Great question. The answer depends mostly on what sort of investor considers adding preferred shares. Let me take you back in time to 2007 and early 2008; Fannie was struggling to raise capital at the direction of OFHEO (that later became FHFA) and issued a lot of high coupon preferred stocks in series like FNMAS and FNMAT. These shares were snapped up by conservative investors like thrifts and insurance companies because of their presumed safety and high dividend yield. This is the same investment crowd that is drawn to Treasury bills, bonds and, yes, utility stocks. This class of investor is HUGE and is, in fact, substantially larger than the typical stock traders you would expect to find here on investors hub. This group of legacy investors includes many of the parties who have filed suit as litigating shareholders.

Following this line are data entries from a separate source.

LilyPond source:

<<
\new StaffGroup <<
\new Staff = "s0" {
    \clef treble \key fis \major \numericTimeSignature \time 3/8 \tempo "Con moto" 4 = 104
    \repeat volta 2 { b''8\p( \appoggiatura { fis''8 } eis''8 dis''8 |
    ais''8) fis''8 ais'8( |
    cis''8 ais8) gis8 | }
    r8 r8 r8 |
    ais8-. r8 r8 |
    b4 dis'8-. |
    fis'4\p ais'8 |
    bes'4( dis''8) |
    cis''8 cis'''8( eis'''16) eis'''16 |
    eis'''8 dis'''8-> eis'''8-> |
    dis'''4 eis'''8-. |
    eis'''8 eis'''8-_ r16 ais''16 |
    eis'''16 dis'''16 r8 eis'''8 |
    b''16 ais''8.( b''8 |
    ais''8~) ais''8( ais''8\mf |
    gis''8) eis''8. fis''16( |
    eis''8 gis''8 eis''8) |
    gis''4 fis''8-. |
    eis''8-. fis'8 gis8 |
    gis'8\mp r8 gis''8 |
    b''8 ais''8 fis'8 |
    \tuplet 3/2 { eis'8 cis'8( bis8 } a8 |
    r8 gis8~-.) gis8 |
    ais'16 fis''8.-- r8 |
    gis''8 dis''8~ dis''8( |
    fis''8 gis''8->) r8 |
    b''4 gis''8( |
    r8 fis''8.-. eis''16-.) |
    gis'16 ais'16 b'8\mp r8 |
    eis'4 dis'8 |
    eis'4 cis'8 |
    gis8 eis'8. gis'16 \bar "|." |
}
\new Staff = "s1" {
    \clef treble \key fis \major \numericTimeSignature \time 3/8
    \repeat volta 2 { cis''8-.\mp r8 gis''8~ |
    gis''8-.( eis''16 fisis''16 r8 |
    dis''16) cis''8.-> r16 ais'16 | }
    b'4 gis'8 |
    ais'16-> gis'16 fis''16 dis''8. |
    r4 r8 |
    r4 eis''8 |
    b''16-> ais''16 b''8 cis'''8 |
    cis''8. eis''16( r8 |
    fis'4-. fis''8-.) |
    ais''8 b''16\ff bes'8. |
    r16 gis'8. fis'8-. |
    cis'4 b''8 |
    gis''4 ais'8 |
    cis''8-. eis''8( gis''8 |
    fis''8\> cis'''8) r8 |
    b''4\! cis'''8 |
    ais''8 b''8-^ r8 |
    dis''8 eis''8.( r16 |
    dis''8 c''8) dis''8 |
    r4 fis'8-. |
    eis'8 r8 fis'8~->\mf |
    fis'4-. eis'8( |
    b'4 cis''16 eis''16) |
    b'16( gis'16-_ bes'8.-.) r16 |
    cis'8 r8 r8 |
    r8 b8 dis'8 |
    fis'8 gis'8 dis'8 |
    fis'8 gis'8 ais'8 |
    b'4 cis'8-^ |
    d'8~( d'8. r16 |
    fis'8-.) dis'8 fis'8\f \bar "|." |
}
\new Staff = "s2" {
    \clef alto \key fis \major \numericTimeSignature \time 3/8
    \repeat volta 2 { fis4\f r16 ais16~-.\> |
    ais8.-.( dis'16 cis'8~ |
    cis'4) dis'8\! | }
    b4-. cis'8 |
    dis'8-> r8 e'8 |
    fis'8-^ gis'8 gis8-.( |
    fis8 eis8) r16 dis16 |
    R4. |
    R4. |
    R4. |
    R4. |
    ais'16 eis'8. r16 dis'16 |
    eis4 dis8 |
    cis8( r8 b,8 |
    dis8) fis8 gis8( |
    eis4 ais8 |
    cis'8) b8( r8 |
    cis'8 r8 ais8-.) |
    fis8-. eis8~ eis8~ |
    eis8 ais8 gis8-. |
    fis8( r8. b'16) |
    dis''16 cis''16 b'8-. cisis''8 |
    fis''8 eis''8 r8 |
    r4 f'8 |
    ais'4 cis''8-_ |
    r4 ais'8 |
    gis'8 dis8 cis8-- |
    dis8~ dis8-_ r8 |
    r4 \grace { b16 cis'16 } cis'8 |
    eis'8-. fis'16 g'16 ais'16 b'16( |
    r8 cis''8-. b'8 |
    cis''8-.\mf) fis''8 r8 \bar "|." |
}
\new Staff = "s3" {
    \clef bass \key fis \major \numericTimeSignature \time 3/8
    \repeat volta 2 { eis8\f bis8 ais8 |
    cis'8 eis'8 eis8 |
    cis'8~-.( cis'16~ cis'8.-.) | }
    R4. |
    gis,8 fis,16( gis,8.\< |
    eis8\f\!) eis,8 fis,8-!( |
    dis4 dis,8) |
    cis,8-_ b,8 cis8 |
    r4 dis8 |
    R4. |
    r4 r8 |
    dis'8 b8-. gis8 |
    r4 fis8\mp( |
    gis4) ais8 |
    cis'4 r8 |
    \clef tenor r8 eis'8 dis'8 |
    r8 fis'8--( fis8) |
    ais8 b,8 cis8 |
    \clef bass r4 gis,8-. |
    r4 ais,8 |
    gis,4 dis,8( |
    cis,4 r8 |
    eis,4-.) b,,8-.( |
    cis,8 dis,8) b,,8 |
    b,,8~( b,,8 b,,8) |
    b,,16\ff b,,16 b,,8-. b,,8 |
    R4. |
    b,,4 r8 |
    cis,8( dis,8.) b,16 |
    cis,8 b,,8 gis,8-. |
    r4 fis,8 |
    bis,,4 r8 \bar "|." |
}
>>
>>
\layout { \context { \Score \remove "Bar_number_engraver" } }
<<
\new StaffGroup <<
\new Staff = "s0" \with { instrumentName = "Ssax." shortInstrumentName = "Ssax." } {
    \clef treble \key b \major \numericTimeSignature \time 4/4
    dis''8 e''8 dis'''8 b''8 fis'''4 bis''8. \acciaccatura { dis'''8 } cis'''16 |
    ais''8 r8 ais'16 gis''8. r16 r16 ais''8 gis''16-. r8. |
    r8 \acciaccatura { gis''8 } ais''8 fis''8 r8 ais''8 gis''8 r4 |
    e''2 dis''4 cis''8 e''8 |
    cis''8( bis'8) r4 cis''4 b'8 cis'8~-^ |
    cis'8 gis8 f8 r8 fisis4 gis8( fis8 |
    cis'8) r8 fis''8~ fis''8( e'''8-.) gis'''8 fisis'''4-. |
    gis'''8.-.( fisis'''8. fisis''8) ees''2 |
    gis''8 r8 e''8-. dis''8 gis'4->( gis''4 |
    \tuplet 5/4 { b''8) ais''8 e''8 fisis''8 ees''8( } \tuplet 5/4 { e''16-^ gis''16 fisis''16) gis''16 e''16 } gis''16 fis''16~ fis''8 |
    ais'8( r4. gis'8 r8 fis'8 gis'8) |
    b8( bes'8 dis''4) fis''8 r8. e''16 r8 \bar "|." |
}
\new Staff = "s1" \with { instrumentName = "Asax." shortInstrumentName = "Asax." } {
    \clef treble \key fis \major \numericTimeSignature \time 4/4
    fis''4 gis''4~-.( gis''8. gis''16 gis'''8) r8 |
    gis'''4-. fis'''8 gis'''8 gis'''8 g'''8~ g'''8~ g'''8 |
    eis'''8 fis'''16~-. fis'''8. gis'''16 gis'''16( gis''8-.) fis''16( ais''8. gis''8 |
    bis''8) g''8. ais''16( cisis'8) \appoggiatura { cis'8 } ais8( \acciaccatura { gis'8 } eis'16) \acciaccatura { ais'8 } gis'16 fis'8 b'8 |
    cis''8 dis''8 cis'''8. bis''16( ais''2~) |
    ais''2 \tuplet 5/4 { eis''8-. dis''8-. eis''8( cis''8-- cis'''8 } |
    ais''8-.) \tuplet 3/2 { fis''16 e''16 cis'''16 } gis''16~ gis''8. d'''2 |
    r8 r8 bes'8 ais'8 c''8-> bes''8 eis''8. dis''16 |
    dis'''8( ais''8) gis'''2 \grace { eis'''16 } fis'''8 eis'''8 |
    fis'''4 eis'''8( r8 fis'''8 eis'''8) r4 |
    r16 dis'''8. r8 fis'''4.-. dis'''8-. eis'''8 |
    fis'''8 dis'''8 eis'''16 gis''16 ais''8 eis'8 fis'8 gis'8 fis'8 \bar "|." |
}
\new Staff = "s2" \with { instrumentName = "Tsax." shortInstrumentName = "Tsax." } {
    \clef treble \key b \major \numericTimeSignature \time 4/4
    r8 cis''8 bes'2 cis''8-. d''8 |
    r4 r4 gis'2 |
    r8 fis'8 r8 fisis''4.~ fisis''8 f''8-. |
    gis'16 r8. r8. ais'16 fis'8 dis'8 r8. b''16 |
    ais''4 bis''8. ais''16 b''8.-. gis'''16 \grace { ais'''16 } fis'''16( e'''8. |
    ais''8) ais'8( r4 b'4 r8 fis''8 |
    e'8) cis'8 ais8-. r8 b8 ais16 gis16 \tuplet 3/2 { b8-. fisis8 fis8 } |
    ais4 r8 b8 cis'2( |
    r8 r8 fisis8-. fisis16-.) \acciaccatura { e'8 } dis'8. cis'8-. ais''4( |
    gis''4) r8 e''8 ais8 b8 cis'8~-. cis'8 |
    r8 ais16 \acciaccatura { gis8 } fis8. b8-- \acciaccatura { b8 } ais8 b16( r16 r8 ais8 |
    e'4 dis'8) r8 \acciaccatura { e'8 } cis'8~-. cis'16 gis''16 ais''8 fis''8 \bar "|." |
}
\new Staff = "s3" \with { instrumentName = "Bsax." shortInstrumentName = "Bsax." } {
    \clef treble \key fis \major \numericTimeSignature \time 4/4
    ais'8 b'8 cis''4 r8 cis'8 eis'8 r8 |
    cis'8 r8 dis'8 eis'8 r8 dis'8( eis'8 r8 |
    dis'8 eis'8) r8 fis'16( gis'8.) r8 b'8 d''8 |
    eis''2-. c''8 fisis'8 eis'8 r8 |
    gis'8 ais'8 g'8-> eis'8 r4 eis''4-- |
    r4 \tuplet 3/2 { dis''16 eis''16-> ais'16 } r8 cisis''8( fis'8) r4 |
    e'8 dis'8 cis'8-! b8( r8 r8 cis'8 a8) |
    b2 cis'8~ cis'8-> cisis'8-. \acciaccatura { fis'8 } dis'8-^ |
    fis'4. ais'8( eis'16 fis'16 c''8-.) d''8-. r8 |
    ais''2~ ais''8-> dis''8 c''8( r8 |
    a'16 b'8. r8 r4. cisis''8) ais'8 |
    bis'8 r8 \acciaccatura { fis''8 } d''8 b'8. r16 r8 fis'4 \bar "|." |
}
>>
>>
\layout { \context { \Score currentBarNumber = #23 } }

For investors seeking yield and relative safety, if the dividends get restored and capital formation is limited, especially if government restores FNMA's original $45 B buffer that Treasury helped vaporize, then FNMA preferreds will be a good investment, even if purchased at or near par levels. But if you buy them NOW while the S/P's are at around 20-25% of par, your dividend rate of return on a 8.75% series like FNMAT or FNMAS delivers a yield of more like 35%. That is a GREAT investment if you have the confidence that RRR is coming and you are a buy-and-hold type of investor like Warren Buffett.

I'm not making a recommendation, here, just explaining that certain sorts of investors would find junior preferred shares a wise choice while others seeking share price elevation would likely stay the course with common stock.